Each of these is broken down further into sub-topics within the course, the Outline on this page shows more detail.
- Describe the nature of a mountain snowpack
- Characterize maritime vs. continental snowpacks
- Differentiate between new snow weaknesses and persistent weaknesses
- Explain what surface hoar is, the conditions it forms under, and how to manage its risk
- Explain the visco-elastic nature of snow and when it is more viscous or more elastic
- Define creep and glide and explain the difference
- Explain why convexities are often trigger points for slab avalanches
- List snow observations that can be made without a snowpit
- List and describe several “on the go” structure and stability checks
- Appreciate the need for spatial and temporal context
The Mountain Snowpack
- Climate and Snowpack
- Surface Hoar
Properties and Behaviors of Snow
- Gravity on the Snowpack
- Viscous vs Elastic Behavior
- General "Big Picture" Observations
- Before the Trailhead
- Observed Avalanches
- Active Tests
- Below the Surface
- Context and Limitations
- Advisories or Bulletins and the "Big Picture"
- Learning More
There are quizzes incorporated into this course which allow students to check their understanding of the material. Quizzes may be taken as many times as desired, either to obtain a passing score or just to attempt to ultimately get a perfect score.
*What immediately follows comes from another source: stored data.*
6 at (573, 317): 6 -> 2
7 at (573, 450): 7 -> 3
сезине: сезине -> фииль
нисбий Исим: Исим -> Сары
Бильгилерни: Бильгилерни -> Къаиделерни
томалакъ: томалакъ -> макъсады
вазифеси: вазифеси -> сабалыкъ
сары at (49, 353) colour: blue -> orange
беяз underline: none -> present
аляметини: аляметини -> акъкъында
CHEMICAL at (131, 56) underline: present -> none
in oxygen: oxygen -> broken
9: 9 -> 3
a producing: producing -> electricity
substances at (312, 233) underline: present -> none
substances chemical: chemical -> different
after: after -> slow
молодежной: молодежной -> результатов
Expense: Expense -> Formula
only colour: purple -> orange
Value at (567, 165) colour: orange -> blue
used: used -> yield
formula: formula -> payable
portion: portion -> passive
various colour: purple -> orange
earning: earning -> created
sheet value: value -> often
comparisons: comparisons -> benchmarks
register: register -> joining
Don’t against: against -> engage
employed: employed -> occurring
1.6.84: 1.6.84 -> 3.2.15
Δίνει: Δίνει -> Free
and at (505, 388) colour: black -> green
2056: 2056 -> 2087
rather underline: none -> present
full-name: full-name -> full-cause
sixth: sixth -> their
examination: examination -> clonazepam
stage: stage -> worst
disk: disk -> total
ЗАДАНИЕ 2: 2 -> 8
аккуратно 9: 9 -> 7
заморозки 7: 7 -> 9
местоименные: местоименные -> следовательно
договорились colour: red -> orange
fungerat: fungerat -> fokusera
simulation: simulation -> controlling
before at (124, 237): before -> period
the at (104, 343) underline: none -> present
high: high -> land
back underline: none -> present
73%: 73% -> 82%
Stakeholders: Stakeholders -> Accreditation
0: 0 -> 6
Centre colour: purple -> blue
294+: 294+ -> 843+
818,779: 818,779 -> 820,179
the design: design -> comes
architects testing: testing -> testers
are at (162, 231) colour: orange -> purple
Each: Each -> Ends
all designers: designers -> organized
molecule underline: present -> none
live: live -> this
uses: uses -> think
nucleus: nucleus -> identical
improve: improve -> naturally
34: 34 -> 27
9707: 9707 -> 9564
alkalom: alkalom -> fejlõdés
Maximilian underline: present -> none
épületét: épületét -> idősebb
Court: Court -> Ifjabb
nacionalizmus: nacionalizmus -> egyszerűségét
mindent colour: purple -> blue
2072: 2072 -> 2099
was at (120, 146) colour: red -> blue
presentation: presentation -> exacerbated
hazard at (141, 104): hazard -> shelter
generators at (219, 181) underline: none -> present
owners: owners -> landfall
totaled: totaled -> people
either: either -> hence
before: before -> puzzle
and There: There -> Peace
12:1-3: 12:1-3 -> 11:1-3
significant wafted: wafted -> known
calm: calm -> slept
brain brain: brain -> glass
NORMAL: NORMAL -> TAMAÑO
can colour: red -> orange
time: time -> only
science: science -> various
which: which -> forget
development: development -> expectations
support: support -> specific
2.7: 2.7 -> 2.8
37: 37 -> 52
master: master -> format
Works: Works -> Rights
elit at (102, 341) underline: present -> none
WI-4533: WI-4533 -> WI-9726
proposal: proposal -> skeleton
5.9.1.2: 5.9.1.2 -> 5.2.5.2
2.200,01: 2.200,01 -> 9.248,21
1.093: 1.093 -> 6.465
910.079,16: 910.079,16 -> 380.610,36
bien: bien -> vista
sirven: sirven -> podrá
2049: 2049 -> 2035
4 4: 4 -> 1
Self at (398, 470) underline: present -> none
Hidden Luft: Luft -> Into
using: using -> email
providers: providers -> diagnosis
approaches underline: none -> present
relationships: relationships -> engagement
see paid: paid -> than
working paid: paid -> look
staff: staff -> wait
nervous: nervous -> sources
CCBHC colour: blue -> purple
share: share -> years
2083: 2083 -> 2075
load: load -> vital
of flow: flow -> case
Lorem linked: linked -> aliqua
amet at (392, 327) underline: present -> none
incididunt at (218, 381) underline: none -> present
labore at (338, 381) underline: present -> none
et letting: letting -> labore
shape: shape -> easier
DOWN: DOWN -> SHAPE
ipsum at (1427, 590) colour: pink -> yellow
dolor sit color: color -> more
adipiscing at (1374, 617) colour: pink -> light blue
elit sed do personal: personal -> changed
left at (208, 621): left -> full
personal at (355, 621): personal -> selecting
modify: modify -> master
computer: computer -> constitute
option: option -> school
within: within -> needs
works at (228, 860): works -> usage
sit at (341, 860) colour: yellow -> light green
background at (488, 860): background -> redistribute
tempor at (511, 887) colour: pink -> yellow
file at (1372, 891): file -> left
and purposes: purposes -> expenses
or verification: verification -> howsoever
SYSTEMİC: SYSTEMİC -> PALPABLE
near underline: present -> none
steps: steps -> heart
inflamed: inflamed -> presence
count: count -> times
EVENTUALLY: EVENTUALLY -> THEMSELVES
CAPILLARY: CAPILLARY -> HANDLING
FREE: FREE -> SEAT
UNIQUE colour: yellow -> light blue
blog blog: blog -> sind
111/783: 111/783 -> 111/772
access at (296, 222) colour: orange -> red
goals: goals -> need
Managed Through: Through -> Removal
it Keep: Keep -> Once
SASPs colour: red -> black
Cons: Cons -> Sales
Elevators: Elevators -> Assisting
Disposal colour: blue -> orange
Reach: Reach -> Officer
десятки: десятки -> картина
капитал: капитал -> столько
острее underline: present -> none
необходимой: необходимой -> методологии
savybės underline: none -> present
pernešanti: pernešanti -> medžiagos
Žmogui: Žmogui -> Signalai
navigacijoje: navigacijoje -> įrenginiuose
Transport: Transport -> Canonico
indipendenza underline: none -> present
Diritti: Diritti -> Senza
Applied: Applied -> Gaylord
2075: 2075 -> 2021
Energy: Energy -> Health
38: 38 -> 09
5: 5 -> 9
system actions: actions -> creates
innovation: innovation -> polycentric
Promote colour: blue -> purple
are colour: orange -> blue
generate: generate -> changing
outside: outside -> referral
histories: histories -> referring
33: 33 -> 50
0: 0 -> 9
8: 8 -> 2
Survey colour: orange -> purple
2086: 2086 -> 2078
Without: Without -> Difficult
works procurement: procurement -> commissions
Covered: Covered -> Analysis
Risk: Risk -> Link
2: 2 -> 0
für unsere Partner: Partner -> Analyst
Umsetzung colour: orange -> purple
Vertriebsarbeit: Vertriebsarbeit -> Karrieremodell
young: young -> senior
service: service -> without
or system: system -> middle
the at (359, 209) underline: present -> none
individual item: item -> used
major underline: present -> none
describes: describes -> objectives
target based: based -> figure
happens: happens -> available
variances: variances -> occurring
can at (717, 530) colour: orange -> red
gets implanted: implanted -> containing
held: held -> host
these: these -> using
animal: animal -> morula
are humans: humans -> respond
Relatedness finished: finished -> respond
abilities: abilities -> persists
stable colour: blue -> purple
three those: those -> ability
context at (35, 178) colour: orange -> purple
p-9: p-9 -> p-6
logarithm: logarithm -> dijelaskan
All assessments are taken and scored online in this module/course.
Successful completion of this module requires passing all assessments.
Human and technical Resources
This module has complete access to human resources and technical support. There are numerous ways to contact an instructor and to interact with other students. The module has its own forum for questions and discussion, there is a dropbox for sending documents (including messages) to other students in the module and/or an instructor, there is a messaging system accessed from the top of the web interface, and there is always email.
Major web browsers are supported, others - including phones - are not. At least officially. Find a computer and a good place to study without distractions. If you encounter technical problems with Dokeos or with a major browser we will address the problem promptly. If we are unable to we will offer a refund. This does not apply if you are using an unsupported browser or a phone.
We will note that some students have been able to use a phone for our courses or parts of them. It may work. We just will not guarantee that, and if it does not then we will not make much effort at support.
Most of the materials in this module were created specifically for this course. Some diagrams originated in the AlpenPro workbook used in traditional courses and some come from the Avalanche Center website.
There is a workbook which can be printed in pieces as the student progresses through the course. These contain primarily copies of diagrams and figures used online as well as space for taking any notes. There may be a limited amount of additional material in the workbook which is not presented online. The workbook is provided so that students who print it will have a reference following the course, it supplements the course and is not a stand-alone book.
Links are provided to external resources where appropriate.
There are two short homemade videos which are old and not high quality, but they do successfully get our point across. There are no video lectures, we do not teach using recorded lectures.